Solo travel is one of the greatest ways for self-discovery, giving you the chance to experience some of the world’s best destinations in a way that’s entirely up to you.
You don’t have to compromise, you aren’t on anyone else’s schedule, and you get to design your trip based on what you enjoy most.
Iceland is one of the world’s top solo travel destinations, as it’s incredibly easy to travel around the country on your own. You don’t need to be in a group to experience the beautiful natural wonders of Iceland and tap into the local culture.
Often, travelling on your own opens up a lot of doors that would remain closed when travelling in a tight-knit group. But is it safe? As the safest country in the world, according to the Global Peace Index, Iceland offers a haven for those who dare to venture alone.
In this article, we’ll delve into the reasons why Iceland is the perfect sanctuary for solo travellers and provide essential tips for a safe and unforgettable journey. So, prepare to set your own course and embrace endless adventure on your solo trip to Iceland.
Table of content
- Is Iceland Safe for Solo Travel?
- Is Iceland Safe for Solo Female Travelers?
- How to Be Safe as a Solo Traveler in Iceland – Top 5 Tips for Solo Travel
- 1. Submit Your Travel Plan
- 2. Check Weather and Road Conditions (always!)
- 3. Stay on Marked Paths
- 4. Follow Rules at Attractions
- 5. Plan and Book Ahead
- Best Things to Do When Solo Traveling in Iceland
- Where to go? What to see? What to do?
Is Iceland Safe for Solo Travel?
One of the first questions that come to mind when considering solo travel is safety. Fortunately, Iceland proudly holds the title of the safest country in the world, according to the Global Peace Index. Its reputation for peace and low crime rates makes it an ideal destination for solo travellers.
The country is very easy to navigate, with its compact size and well-maintained infrastructure. Roads are generally very safe to drive, especially if you stick to the main routes, and there are bus tours available to take you to hotspots.

• Data
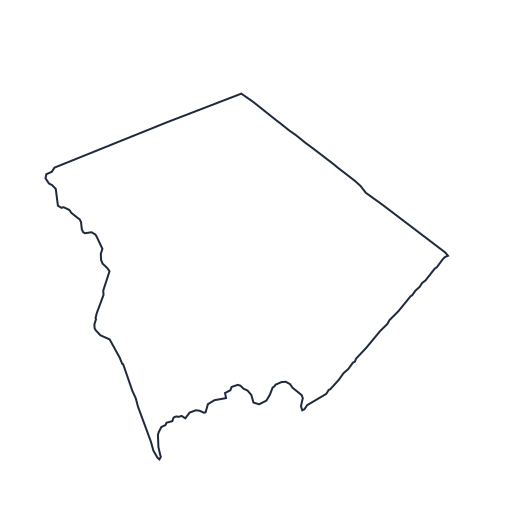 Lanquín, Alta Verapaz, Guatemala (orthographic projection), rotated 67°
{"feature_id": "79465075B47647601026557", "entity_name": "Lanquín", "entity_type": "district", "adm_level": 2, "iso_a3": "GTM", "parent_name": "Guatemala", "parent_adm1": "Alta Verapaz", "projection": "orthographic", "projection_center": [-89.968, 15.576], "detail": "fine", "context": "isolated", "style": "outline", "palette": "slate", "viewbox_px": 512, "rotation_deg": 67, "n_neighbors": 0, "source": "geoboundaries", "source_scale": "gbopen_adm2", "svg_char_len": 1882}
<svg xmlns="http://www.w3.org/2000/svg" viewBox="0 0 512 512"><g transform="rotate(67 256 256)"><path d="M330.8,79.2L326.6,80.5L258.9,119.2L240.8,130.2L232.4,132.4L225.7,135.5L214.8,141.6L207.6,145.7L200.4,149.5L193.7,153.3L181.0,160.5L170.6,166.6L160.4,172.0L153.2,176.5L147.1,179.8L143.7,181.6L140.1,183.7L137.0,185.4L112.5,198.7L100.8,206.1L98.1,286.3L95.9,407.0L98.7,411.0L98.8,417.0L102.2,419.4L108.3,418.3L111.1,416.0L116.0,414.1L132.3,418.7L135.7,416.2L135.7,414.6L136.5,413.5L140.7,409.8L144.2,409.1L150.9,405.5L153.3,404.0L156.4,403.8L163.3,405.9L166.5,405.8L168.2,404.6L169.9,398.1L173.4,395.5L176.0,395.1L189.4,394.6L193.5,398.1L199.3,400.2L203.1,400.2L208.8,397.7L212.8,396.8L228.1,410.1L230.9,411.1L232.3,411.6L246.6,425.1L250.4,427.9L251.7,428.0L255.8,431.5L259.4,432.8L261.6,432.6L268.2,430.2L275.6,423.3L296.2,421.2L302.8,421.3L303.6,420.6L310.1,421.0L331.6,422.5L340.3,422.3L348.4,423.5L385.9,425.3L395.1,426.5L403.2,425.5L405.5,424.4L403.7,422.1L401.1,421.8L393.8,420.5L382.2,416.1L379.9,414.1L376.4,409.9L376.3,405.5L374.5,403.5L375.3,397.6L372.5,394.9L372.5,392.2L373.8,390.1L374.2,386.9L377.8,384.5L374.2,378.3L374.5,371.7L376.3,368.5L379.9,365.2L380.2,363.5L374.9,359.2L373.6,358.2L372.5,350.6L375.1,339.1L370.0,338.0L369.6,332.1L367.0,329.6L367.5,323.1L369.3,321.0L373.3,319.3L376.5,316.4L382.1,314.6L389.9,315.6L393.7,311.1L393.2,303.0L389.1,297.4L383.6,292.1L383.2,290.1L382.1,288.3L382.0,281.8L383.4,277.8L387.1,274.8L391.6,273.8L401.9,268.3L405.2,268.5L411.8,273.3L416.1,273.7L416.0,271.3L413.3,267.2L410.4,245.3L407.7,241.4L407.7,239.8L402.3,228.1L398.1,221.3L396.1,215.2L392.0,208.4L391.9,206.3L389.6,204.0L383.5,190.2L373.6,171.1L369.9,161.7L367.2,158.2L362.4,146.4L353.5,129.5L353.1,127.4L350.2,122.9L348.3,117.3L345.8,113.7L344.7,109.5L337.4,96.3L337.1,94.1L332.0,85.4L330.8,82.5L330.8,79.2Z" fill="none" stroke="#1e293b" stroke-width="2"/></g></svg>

• Written problem
Could you copy the Iceland solo travel text above word for word, from its first sentence to its last?

• Answer to this exercise
Solo travel is one of the greatest ways for self-discovery, giving you the chance to experience some of the world’s best destinations in a way that’s entirely up to you.
You don’t have to compromise, you aren’t on anyone else’s schedule, and you get to design your trip based on what you enjoy most.
Iceland is one of the world’s top solo travel destinations, as it’s incredibly easy to travel around the country on your own. You don’t need to be in a group to experience the beautiful natural wonders of Iceland and tap into the local culture.
Often, travelling on your own opens up a lot of doors that would remain closed when travelling in a tight-knit group. But is it safe? As the safest country in the world, according to the Global Peace Index, Iceland offers a haven for those who dare to venture alone.
In this article, we’ll delve into the reasons why Iceland is the perfect sanctuary for solo travellers and provide essential tips for a safe and unforgettable journey. So, prepare to set your own course and embrace endless adventure on your solo trip to Iceland.
Table of content
- Is Iceland Safe for Solo Travel?
- Is Iceland Safe for Solo Female Travelers?
- How to Be Safe as a Solo Traveler in Iceland – Top 5 Tips for Solo Travel
- 1. Submit Your Travel Plan
- 2. Check Weather and Road Conditions (always!)
- 3. Stay on Marked Paths
- 4. Follow Rules at Attractions
- 5. Plan and Book Ahead
- Best Things to Do When Solo Traveling in Iceland
- Where to go? What to see? What to do?
Is Iceland Safe for Solo Travel?
One of the first questions that come to mind when considering solo travel is safety. Fortunately, Iceland proudly holds the title of the safest country in the world, according to the Global Peace Index. Its reputation for peace and low crime rates makes it an ideal destination for solo travellers.
The country is very easy to navigate, with its compact size and well-maintained infrastructure. Roads are generally very safe to drive, especially if you stick to the main routes, and there are bus tours available to take you to hotspots.